Monday, April 16, 2012

Last night.. somehow, we ended up watching Las Vegas Jailhouse. I couldn't help but parallel the attitudes and lack of respect for officers displayed by many of the incoming inmates with the attitudes and lack of respect for teachers many students exhibit. I wondered if we spent more time and effort at younger ages teaching respect for authority would we have fewer incarcerated adults.

I know that the people portrayed on the show are in that facility because they did something wrong. I realize that fact alone separates them from students in a public school.

However, I also know if we as educators, had the same powers to separate mouthy, disrespectful, uncooperative students from the rest of the population, afforded those officers, we would have fewer problems.
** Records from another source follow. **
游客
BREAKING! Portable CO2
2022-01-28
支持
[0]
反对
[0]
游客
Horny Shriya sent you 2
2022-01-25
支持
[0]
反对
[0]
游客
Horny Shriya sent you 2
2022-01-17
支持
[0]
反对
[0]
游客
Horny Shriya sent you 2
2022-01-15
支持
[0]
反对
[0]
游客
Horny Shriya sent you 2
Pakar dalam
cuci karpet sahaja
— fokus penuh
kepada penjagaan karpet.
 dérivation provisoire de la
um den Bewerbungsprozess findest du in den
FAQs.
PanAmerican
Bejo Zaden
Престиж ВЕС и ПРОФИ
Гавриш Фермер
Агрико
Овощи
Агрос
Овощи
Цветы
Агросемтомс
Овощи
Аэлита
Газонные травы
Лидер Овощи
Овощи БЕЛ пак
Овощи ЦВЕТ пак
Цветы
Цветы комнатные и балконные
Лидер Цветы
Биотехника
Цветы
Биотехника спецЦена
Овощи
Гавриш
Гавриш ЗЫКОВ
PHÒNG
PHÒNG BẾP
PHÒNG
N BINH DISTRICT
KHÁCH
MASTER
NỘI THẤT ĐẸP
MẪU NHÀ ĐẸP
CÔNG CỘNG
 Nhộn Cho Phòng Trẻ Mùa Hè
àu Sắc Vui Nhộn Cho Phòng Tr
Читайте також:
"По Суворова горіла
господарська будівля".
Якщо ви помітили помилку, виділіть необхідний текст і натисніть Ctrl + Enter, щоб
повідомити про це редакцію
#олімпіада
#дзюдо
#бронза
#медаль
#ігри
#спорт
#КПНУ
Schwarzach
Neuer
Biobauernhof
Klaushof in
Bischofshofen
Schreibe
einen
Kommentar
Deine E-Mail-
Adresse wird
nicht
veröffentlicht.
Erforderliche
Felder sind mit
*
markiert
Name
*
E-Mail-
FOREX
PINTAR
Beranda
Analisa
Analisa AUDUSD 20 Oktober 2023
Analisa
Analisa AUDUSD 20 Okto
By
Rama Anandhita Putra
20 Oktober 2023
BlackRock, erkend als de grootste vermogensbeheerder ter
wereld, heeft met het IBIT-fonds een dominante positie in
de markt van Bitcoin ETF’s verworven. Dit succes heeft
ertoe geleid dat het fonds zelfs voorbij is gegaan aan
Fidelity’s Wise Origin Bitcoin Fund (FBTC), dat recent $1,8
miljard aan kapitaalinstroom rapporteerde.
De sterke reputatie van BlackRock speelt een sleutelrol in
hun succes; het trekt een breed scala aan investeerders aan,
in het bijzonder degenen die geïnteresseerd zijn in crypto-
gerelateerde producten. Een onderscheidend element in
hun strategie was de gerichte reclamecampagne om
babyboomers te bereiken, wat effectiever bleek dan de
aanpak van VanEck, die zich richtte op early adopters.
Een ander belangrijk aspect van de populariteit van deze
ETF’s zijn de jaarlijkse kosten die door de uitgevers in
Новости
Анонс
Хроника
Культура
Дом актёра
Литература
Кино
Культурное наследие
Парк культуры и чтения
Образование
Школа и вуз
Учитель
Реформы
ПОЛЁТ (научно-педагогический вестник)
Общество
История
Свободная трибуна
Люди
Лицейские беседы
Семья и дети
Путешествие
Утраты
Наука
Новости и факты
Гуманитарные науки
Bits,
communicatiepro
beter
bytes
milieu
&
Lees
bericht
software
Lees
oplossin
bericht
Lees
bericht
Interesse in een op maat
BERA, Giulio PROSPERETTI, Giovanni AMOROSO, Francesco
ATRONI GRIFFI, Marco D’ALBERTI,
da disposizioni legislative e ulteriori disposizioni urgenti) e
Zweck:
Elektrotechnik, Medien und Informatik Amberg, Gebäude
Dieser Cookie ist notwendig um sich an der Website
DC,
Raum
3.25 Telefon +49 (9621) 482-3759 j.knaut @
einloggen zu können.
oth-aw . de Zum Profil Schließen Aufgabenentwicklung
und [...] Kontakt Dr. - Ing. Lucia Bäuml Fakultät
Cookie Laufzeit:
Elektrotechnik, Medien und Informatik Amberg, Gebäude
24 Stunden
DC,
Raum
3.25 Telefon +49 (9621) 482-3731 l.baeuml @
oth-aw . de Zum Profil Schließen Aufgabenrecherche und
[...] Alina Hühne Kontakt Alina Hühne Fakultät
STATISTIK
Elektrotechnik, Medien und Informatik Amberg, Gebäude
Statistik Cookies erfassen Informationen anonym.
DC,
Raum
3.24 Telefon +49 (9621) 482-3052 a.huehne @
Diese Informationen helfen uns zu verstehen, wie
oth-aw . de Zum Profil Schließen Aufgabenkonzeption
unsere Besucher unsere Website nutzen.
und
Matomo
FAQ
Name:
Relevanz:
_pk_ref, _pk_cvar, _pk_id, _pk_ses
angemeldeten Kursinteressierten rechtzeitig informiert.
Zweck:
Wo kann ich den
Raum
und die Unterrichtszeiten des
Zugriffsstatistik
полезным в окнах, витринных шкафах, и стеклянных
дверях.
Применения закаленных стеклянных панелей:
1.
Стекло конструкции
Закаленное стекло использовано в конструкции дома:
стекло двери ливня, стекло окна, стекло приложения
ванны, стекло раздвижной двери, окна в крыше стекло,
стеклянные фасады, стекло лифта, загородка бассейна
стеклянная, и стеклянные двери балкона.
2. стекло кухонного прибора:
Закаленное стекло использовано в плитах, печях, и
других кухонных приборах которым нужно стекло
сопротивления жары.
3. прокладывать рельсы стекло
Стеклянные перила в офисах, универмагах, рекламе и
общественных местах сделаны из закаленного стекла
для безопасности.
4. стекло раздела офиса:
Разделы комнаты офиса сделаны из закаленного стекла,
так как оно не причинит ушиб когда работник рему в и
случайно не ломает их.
If when a student refuses to comply with the smallest request, such as get out a book and writing utensil, if then, we could remove them from the classroom until they became compliant, I wonder if more of them would choose to be a student?

I was amazed and impressed by the patience and respect shown by officers towards disrespectful inmates despite the rude and often violent outbursts they were enduring. I was sympathetic towards their efforts to de-escalate situations before they got out of control.

Are our students inmates? NO! Of course not... but I couldn't help be see some of the similarities we see in our hard core cases with their insistence on being right, on getting the last word in every discussion, and their refusal to comply with the smallest, simplest requests.

Do I want all my students to be compliant little robots, all marching along perfect and quiet? In reality, no...

But I do wonder if we tried harder in schools to create students/citizens who follow the rules and respect authority, if we could reduce the number of eventual incarcerations. If schools had the authority to demand compliance from students, to enforce consequences for not following the rules, would we nip the process in the bud before the mold for these people is made?

It was an interesting half hour of TV, giving me much to think about. I like to think by caring about students, by consistently and fairly enforcing expectations I can mold all students who walk through my classroom doors to become better people. In reality, I often see the opposite in a few of them, and worry about where they will end up someday. I've had my share of students over the years end up in jail or prison, and when I hear of this, I look back to their days in middle school and wonder how we would have stopped that train before it got so far off track.